_INFORMATION GIVEN_:
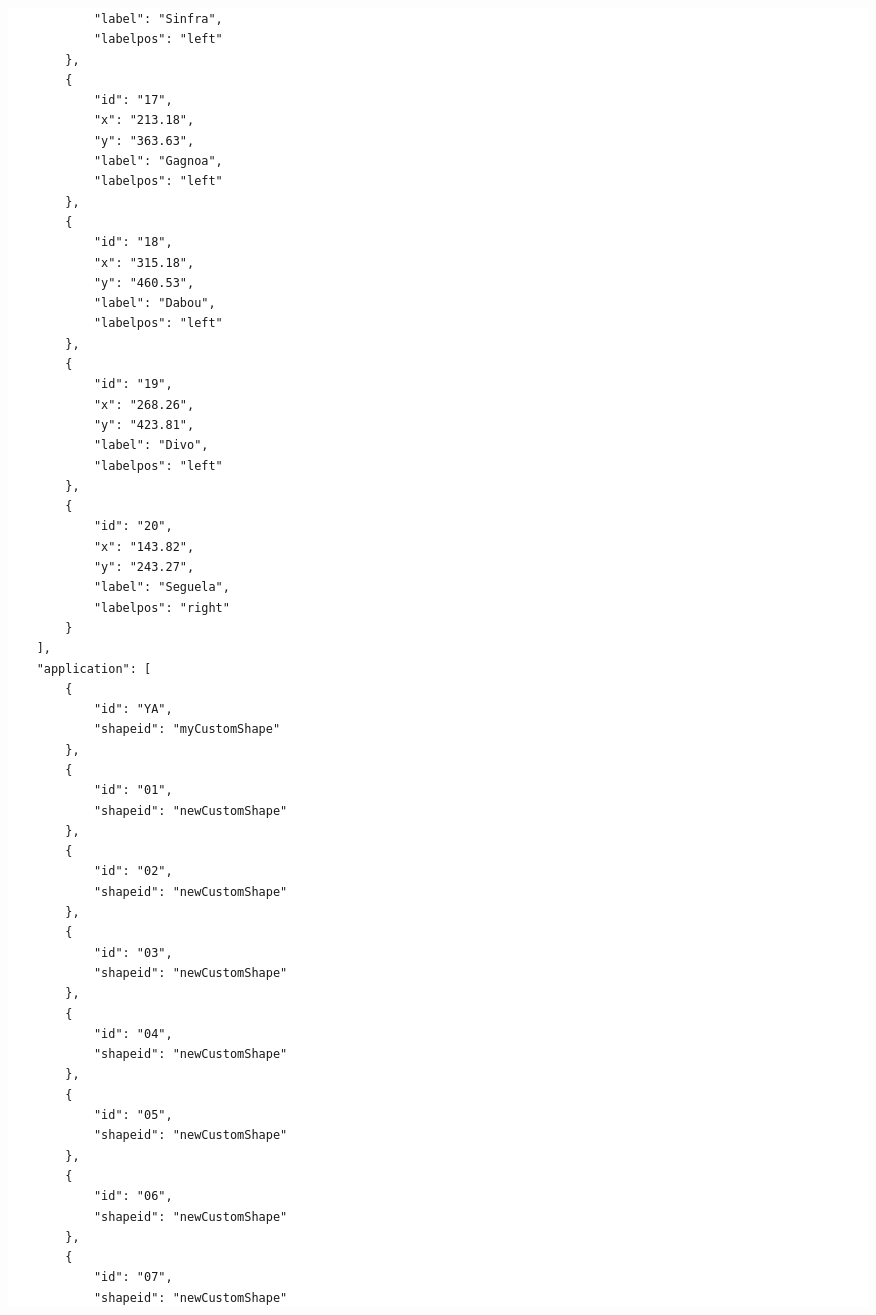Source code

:                 "label": "Sinfra",
                "labelpos": "left"
            },
            {
                "id": "17",
                "x": "213.18",
                "y": "363.63",
                "label": "Gagnoa",
                "labelpos": "left"
            },
            {
                "id": "18",
                "x": "315.18",
                "y": "460.53",
                "label": "Dabou",
                "labelpos": "left"
            },
            {
                "id": "19",
                "x": "268.26",
                "y": "423.81",
                "label": "Divo",
                "labelpos": "left"
            },
            {
                "id": "20",
                "x": "143.82",
                "y": "243.27",
                "label": "Seguela",
                "labelpos": "right"
            }
        ],
        "application": [
            {
                "id": "YA",
                "shapeid": "myCustomShape"
            },
            {
                "id": "01",
                "shapeid": "newCustomShape"
            },
            {
                "id": "02",
                "shapeid": "newCustomShape"
            },
            {
                "id": "03",
                "shapeid": "newCustomShape"
            },
            {
                "id": "04",
                "shapeid": "newCustomShape"
            },
            {
                "id": "05",
                "shapeid": "newCustomShape"
            },
            {
                "id": "06",
                "shapeid": "newCustomShape"
            },
            {
                "id": "07",
                "shapeid": "newCustomShape"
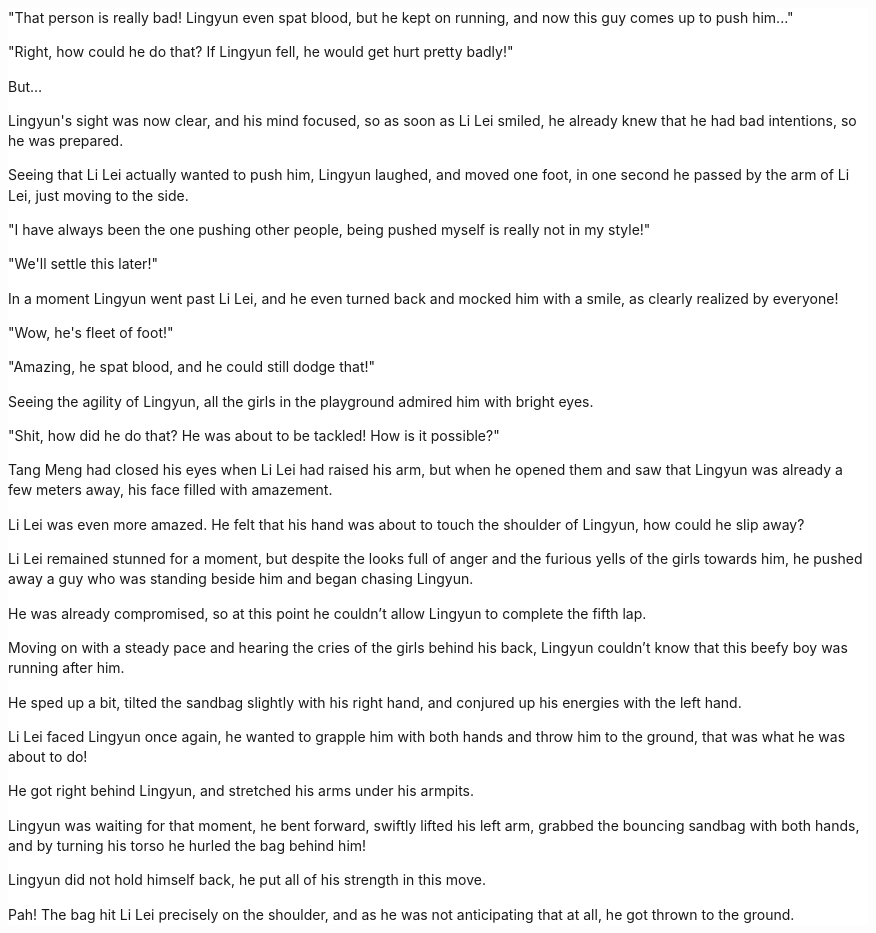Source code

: <p>&quot;That person is really bad! Lingyun even spat blood, but he kept on running, and now this guy comes up to push him...&quot;</p>

<p>&quot;Right, how could he do that? If Lingyun fell, he would get hurt pretty badly!&quot;</p>

<p>But&#8230;</p>

<p>Lingyun's sight was now clear, and his mind focused, so as soon as Li Lei smiled, he already knew that he had bad intentions, so he was prepared.</p>

<p>Seeing that Li Lei actually wanted to push him, Lingyun laughed, and moved one foot, in one second he passed by the arm of Li Lei, just moving to the side.</p>

<p>&quot;I have always been the one pushing other people, being pushed myself is really not in my style!&quot;</p>

<p>&quot;We'll settle this later!&quot;</p>

<p>In a moment Lingyun went past Li Lei, and he even turned back and mocked him with a smile, as clearly realized by everyone!</p>

<p>&quot;Wow, he's fleet of foot!&quot;</p>

<p>&quot;Amazing, he spat blood, and he could still dodge that!&quot;</p>

<p>Seeing the agility of Lingyun, all the girls in the playground admired him with bright eyes.</p>

<p>&quot;Shit, how did he do that? He was about to be tackled! How is it possible?&quot;</p>

<p>Tang Meng had closed his eyes when Li Lei had raised his arm, but when he opened them and saw that Lingyun was already a few meters away, his face filled with amazement.</p>

<p>Li Lei was even more amazed. He felt that his hand was about to touch the shoulder of Lingyun, how could he slip away?</p>

<p>Li Lei remained stunned for a moment, but despite the looks full of anger and the furious yells of the girls towards him, he pushed away a guy who was standing beside him and began chasing Lingyun.</p>

<p>He was already compromised, so at this point he couldn&rsquo;t allow Lingyun to complete the fifth lap.</p>

<p>Moving on with a steady pace and hearing the cries of the girls behind his back, Lingyun couldn&rsquo;t know that this beefy boy was running after him.</p>

<p>He sped up a bit, tilted the sandbag slightly with his right hand, and conjured up his energies with the left hand.</p>

<p>Li Lei faced Lingyun once again, he wanted to grapple him with both hands and throw him to the ground, that was what he was about to do!</p>

<p>He got right behind Lingyun, and stretched his arms under his armpits.</p>

<p>Lingyun was waiting for that moment, he bent forward, swiftly lifted his left arm, grabbed the bouncing sandbag with both hands, and by turning his torso he hurled the bag behind him!</p>

<p>Lingyun did not hold himself back, he put all of his strength in this move.</p>

<p>Pah! The bag hit Li Lei precisely on the shoulder, and as he was not anticipating that at all, he got thrown to the ground.</p>
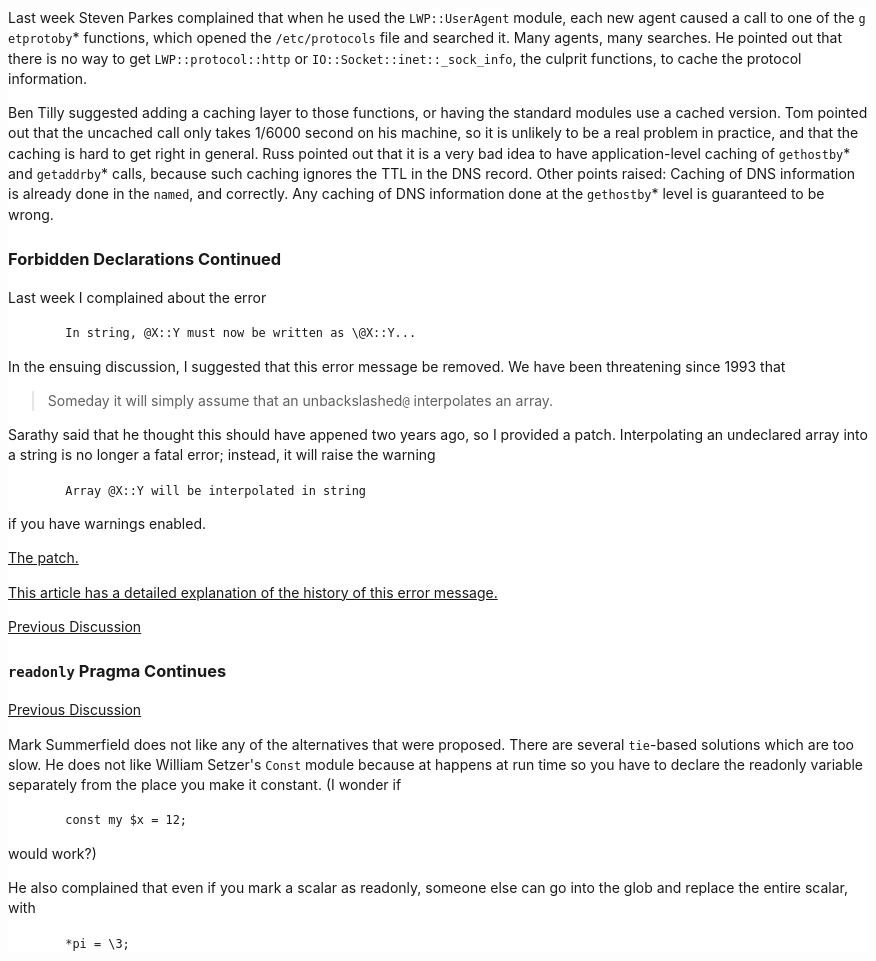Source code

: Last week Steven Parkes complained that when he used the `LWP::UserAgent` module, each new agent caused a call to one of the `getprotoby`\* functions, which opened the `/etc/protocols` file and searched it. Many agents, many searches. He pointed out that there is no way to get `LWP::protocol::http` or `IO::Socket::inet::_sock_info`, the culprit functions, to cache the protocol information.

Ben Tilly suggested adding a caching layer to those functions, or having the standard modules use a cached version. Tom pointed out that the uncached call only takes 1/6000 second on his machine, so it is unlikely to be a real problem in practice, and that the caching is hard to get right in general. Russ pointed out that it is a very bad idea to have application-level caching of `gethostby`\* and `getaddrby`\* calls, because such caching ignores the TTL in the DNS record. Other points raised: Caching of DNS information is already done in the `named`, and correctly. Any caching of DNS information done at the `gethostby`\* level is guaranteed to be wrong.

### <span id="Forbidden_Declarations_Continued">Forbidden Declarations Continued</span>

Last week I complained about the error

            In string, @X::Y must now be written as \@X::Y...

In the ensuing discussion, I suggested that this error message be removed. We have been threatening since 1993 that

> Someday it will simply assume that an unbackslashed`@` interpolates an array.

Sarathy said that he thought this should have appened two years ago, so I provided a patch. Interpolating an undeclared array into a string is no longer a fatal error; instead, it will raise the warning

            Array @X::Y will be interpolated in string

if you have warnings enabled.

[The patch.](https://www.nntp.perl.org/group/perl.perl5.porters/2000/05/msg00850.html)

[This article has a detailed explanation of the history of this error message.](http://www.plover.com/~mjd/perl/at-error.html)

[Previous Discussion](/pub/2000/05/p5pdigest/THISWEEK-20000521.html#Forbidden_Declarations)

### <span id="readonly_Pragma_Continues">`readonly` Pragma Continues</span>

[Previous Discussion](/pub/2000/05/p5pdigest/THISWEEK-20000521.html#readonly_Pragma)

Mark Summerfield does not like any of the alternatives that were proposed. There are several `tie`-based solutions which are too slow. He does not like William Setzer's `Const` module because at happens at run time so you have to declare the readonly variable separately from the place you make it constant. (I wonder if

            const my $x = 12;

would work?)

He also complained that even if you mark a scalar as readonly, someone else can go into the glob and replace the entire scalar, with

            *pi = \3;
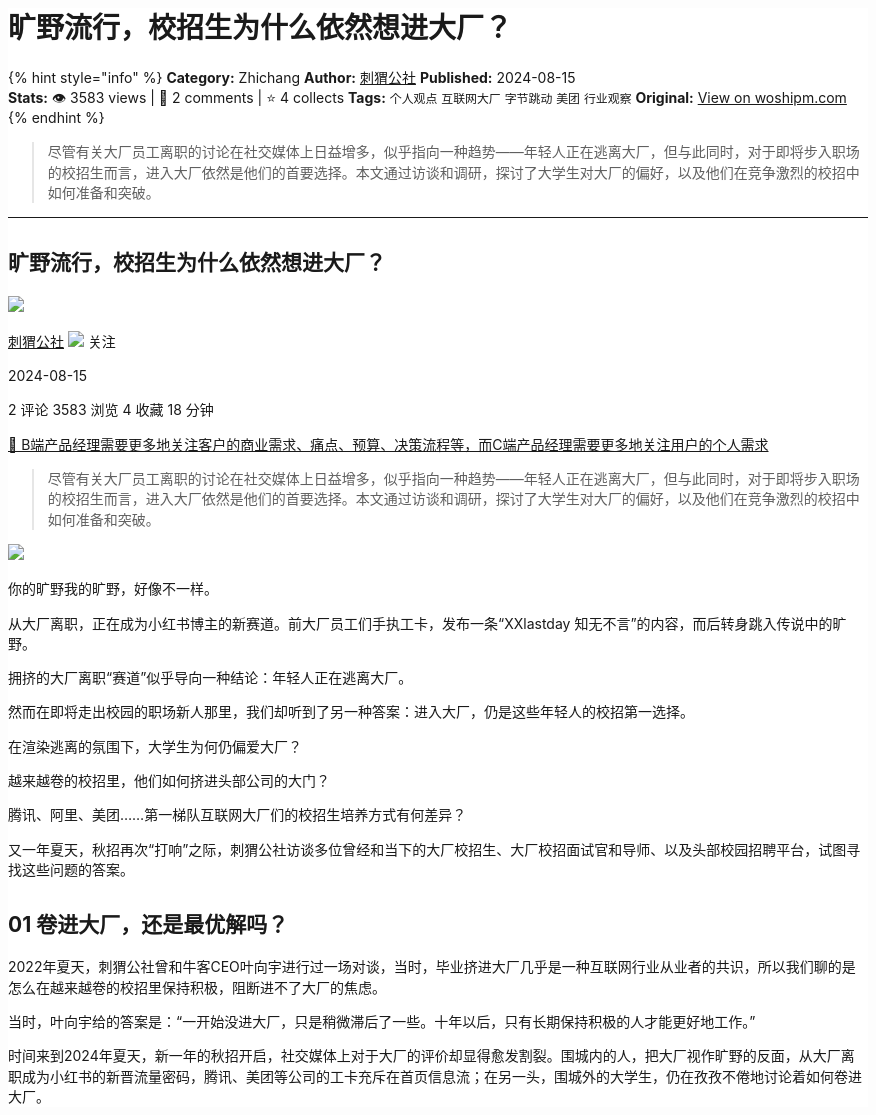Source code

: # 旷野流行，校招生为什么依然想进大厂？
{% hint style="info" %}
**Category:** Zhichang
**Author:** [刺猬公社](https://www.woshipm.com/u/1271302)
**Published:** 2024-08-15  
**Stats:** 👁️ 3583 views | 💬 2 comments | ⭐ 4 collects
**Tags:** `个人观点` `互联网大厂` `字节跳动` `美团` `行业观察`
**Original:** [View on woshipm.com](https://www.woshipm.com/zhichang/6099027.html)
{% endhint %}
> 尽管有关大厂员工离职的讨论在社交媒体上日益增多，似乎指向一种趋势——年轻人正在逃离大厂，但与此同时，对于即将步入职场的校招生而言，进入大厂依然是他们的首要选择。本文通过访谈和调研，探讨了大学生对大厂的偏好，以及他们在竞争激烈的校招中如何准备和突破。

---

## 旷野流行，校招生为什么依然想进大厂？

[![](https://image.woshipm.com/wp-files/2021/05/OeH9NDGwaotxmOXGo42L.jpg!/both/72x72)](https://www.woshipm.com/u/1271302)

[刺猬公社](https://www.woshipm.com/u/1271302) ![](https://static.woshipm.com/tag/1122_1@2x.png) 关注

2024-08-15

2 评论 3583 浏览 4 收藏 18 分钟

[🔗 B端产品经理需要更多地关注客户的商业需求、痛点、预算、决策流程等，而C端产品经理需要更多地关注用户的个人需求](https://ke.qidianla.com/courses/bcpm)

> 尽管有关大厂员工离职的讨论在社交媒体上日益增多，似乎指向一种趋势——年轻人正在逃离大厂，但与此同时，对于即将步入职场的校招生而言，进入大厂依然是他们的首要选择。本文通过访谈和调研，探讨了大学生对大厂的偏好，以及他们在竞争激烈的校招中如何准备和突破。

![](https://image.woshipm.com/2023/04/14/2492d736-da8f-11ed-aeb8-00163e0b5ff3.jpg)

你的旷野我的旷野，好像不一样。‍‍‍‍‍‍‍‍‍‍‍‍‍‍‍‍‍‍‍‍‍

从大厂离职，正在成为小红书博主的新赛道。前大厂员工们手执工卡，发布一条“XXlastday 知无不言”的内容，而后转身跳入传说中的旷野。

拥挤的大厂离职“赛道”似乎导向一种结论：年轻人正在逃离大厂。

然而在即将走出校园的职场新人那里，我们却听到了另一种答案：进入大厂，仍是这些年轻人的校招第一选择。

在渲染逃离的氛围下，大学生为何仍偏爱大厂？

越来越卷的校招里，他们如何挤进头部公司的大门？

腾讯、阿里、美团……第一梯队互联网大厂们的校招生培养方式有何差异？

又一年夏天，秋招再次“打响”之际，刺猬公社访谈多位曾经和当下的大厂校招生、大厂校招面试官和导师、以及头部校园招聘平台，试图寻找这些问题的答案。

## 01 卷进大厂，还是最优解吗？

2022年夏天，刺猬公社曾和牛客CEO叶向宇进行过一场对谈，当时，毕业挤进大厂几乎是一种互联网行业从业者的共识，所以我们聊的是怎么在越来越卷的校招里保持积极，阻断进不了大厂的焦虑。

当时，叶向宇给的答案是：“一开始没进大厂，只是稍微滞后了一些。十年以后，只有长期保持积极的人才能更好地工作。”

时间来到2024年夏天，新一年的秋招开启，社交媒体上对于大厂的评价却显得愈发割裂。围城内的人，把大厂视作旷野的反面，从大厂离职成为小红书的新晋流量密码，腾讯、美团等公司的工卡充斥在首页信息流；在另一头，围城外的大学生，仍在孜孜不倦地讨论着如何卷进大厂。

_PROBLEM REQUIREMENTS_: In the entries above, find the line containing "In the ensuing" and the line containing "## 旷野流行，校招生为什么依然想进大厂？"; give again exactly those two lines and every line between them, minus the pictures.

_OUTPUT_:
In the ensuing discussion, I suggested that this error message be removed. We have been threatening since 1993 that

> Someday it will simply assume that an unbackslashed`@` interpolates an array.

Sarathy said that he thought this should have appened two years ago, so I provided a patch. Interpolating an undeclared array into a string is no longer a fatal error; instead, it will raise the warning

            Array @X::Y will be interpolated in string

if you have warnings enabled.

[The patch.](https://www.nntp.perl.org/group/perl.perl5.porters/2000/05/msg00850.html)

[This article has a detailed explanation of the history of this error message.](http://www.plover.com/~mjd/perl/at-error.html)

[Previous Discussion](/pub/2000/05/p5pdigest/THISWEEK-20000521.html#Forbidden_Declarations)

### <span id="readonly_Pragma_Continues">`readonly` Pragma Continues</span>

[Previous Discussion](/pub/2000/05/p5pdigest/THISWEEK-20000521.html#readonly_Pragma)

Mark Summerfield does not like any of the alternatives that were proposed. There are several `tie`-based solutions which are too slow. He does not like William Setzer's `Const` module because at happens at run time so you have to declare the readonly variable separately from the place you make it constant. (I wonder if

            const my $x = 12;

would work?)

He also complained that even if you mark a scalar as readonly, someone else can go into the glob and replace the entire scalar, with

            *pi = \3;
Source code

: # 旷野流行，校招生为什么依然想进大厂？
{% hint style="info" %}
**Category:** Zhichang
**Author:** [刺猬公社](https://www.woshipm.com/u/1271302)
**Published:** 2024-08-15  
**Stats:** 👁️ 3583 views | 💬 2 comments | ⭐ 4 collects
**Tags:** `个人观点` `互联网大厂` `字节跳动` `美团` `行业观察`
**Original:** [View on woshipm.com](https://www.woshipm.com/zhichang/6099027.html)
{% endhint %}
> 尽管有关大厂员工离职的讨论在社交媒体上日益增多，似乎指向一种趋势——年轻人正在逃离大厂，但与此同时，对于即将步入职场的校招生而言，进入大厂依然是他们的首要选择。本文通过访谈和调研，探讨了大学生对大厂的偏好，以及他们在竞争激烈的校招中如何准备和突破。

---

## 旷野流行，校招生为什么依然想进大厂？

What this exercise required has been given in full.